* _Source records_
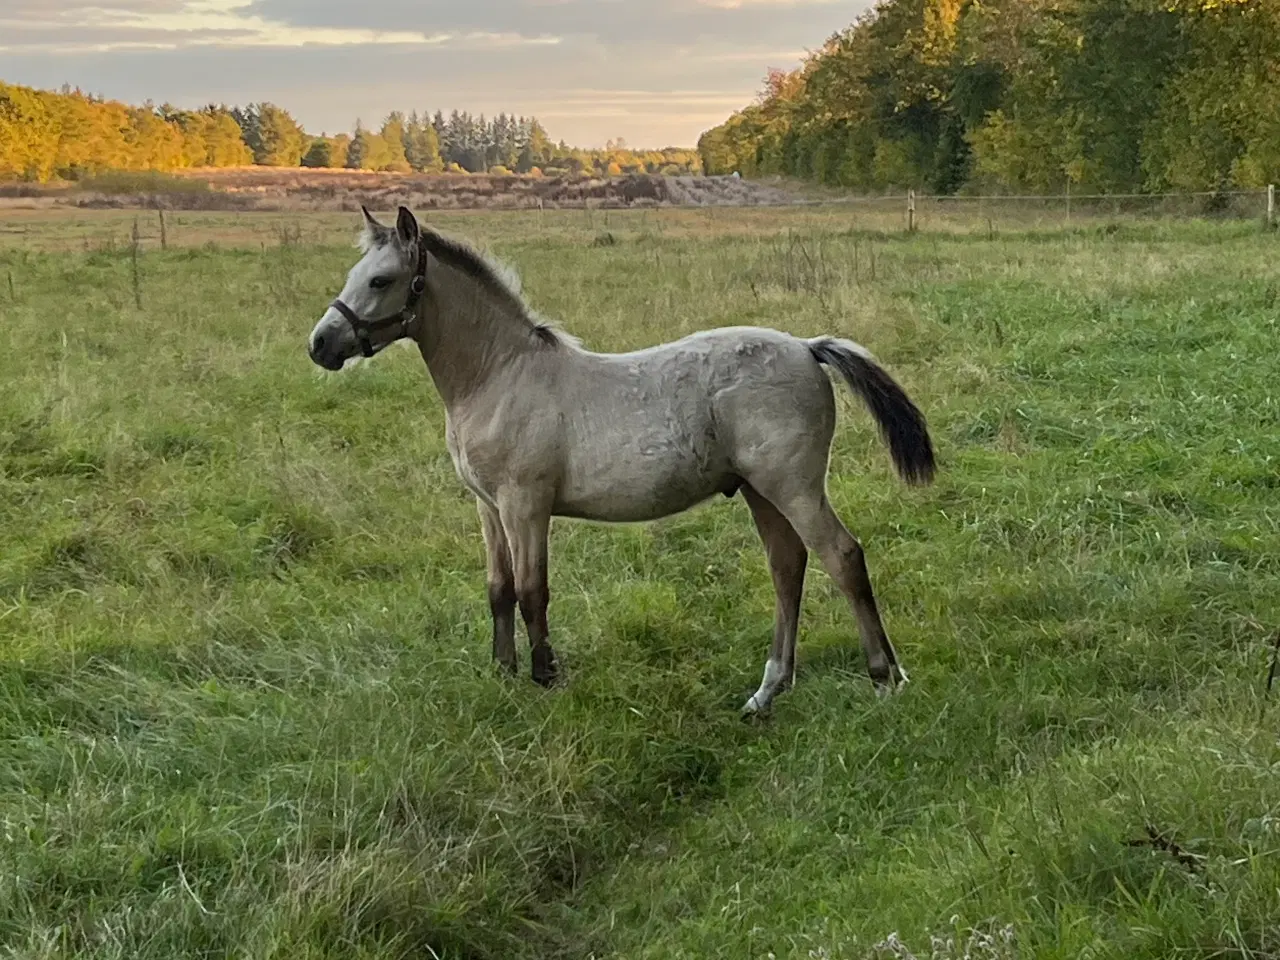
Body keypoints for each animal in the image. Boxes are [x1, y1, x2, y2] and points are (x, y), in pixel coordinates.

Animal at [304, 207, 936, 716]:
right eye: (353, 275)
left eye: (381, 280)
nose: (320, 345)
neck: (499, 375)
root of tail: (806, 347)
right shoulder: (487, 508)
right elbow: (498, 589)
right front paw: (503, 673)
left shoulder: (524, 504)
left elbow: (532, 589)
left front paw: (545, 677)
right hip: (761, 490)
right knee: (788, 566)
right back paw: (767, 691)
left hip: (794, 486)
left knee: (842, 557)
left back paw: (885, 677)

---

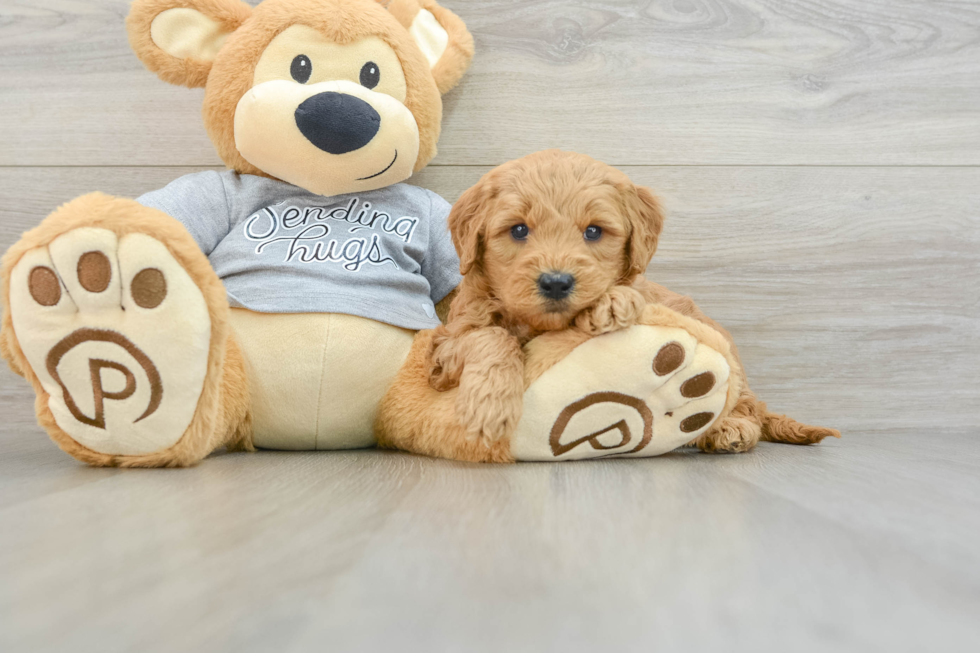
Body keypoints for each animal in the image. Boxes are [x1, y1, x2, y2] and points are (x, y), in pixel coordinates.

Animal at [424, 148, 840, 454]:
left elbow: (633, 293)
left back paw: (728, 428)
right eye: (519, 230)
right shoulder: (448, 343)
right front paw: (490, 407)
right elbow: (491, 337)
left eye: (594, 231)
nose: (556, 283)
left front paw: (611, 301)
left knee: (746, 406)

* _Action item_
Above are the records; from them, give again exactly the lines from the one containing "nose: (320, 345)" through the one containing "left back paw: (885, 677)", both included.

* _Answer space_
nose: (320, 345)
neck: (499, 375)
root of tail: (806, 347)
right shoulder: (487, 508)
right elbow: (498, 589)
right front paw: (503, 673)
left shoulder: (524, 504)
left elbow: (532, 589)
left front paw: (545, 677)
right hip: (761, 490)
right knee: (788, 566)
right back paw: (767, 691)
left hip: (794, 486)
left knee: (842, 557)
left back paw: (885, 677)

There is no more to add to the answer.